Part Two: An interview with Australian author, essayist and poet, Kathryn Pentecost
Janice: Kathryn, I've just completed reading your Metamorphosis Poems 1980 - 2020.
With poetry, I'll often skip one or two, and land where I can give my whole, but I found with your poems that each spoke to me very directly.
I wanted to spend time sinking into the varied worlds you were exploring.
I chose to read a poem a day thus I have decided to choose just one poem to focus my questions on.
Your title 'In the heat' reached not only out but surrounded me.
'In the heat' appears to be born out of suburbia, as well as a more urban landscape, and the edges of elsewhere...can you expand on its themes for us...

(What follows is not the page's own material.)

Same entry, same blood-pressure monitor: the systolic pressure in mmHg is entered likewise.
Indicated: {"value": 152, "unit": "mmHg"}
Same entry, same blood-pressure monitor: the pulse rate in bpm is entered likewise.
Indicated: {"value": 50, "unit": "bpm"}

Kathryn: 'In the heat' was written in 1989 when I had moved to St Mary's in the outer western suburbs of Sydney. It was one in a series of poems I wrote at that time.
A couple of years before moving to St Marys, a young woman called Anita Cobby had been violently attacked and murdered, after being kidnapped from near Blacktown railway station.

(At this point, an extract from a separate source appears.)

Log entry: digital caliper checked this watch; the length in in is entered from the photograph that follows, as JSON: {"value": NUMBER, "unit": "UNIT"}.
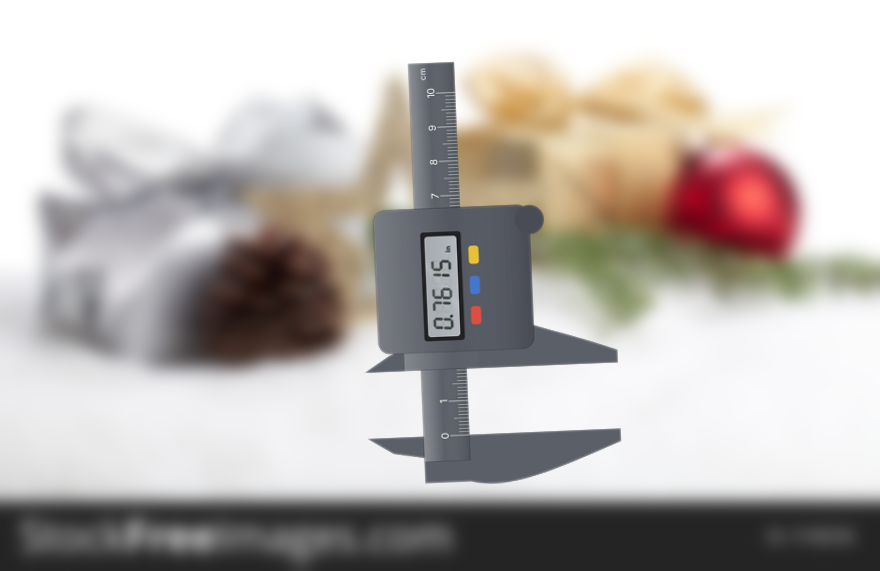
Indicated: {"value": 0.7615, "unit": "in"}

When I lived in St Marys, cars full of young men cruising the streets would remind me of this event.
I also dreamt of assailants coming to the house. I often felt haunted during the months I lived at Anzac St, St Marys. Around the corner, a man set his marital home alight. This seemed further proof of the dangerous tone of the western suburbs… though it was my loneliness that added to my perception of life in the outer suburbs as alienation.
The poem expresses the underlying emotional tension of that time, despite its subject matter being overtly about the physical conditions of a hot summer.
In the heat
In the heat, I’m wracked and tender,
Sirloin sun-burnt and barbeque brazen
Grazed by furnace blasts, a lasting impression
Of horizons glimmering, red dirt
And faded photographs.
In the heat I’m cracked and crazy
Drifting off to dreamtime, lazy
Maddened in this padded cell of insulwool
Grey-fibro hell,
Flat lemonade and stale conversation,
In the heat I’m dazed and bleeding,
Punch-drunk, putrid, coughing, seizing,
Victimised by thermos-demons,
Sensitised like blistering heathens.
In the heat I beg for mercy –
A reticent lemming in a coal-fire hearse,
I’m simmering slowly
Surely destined for death
Unless I can sense
Cube-water-cold-curing-wet-recompense.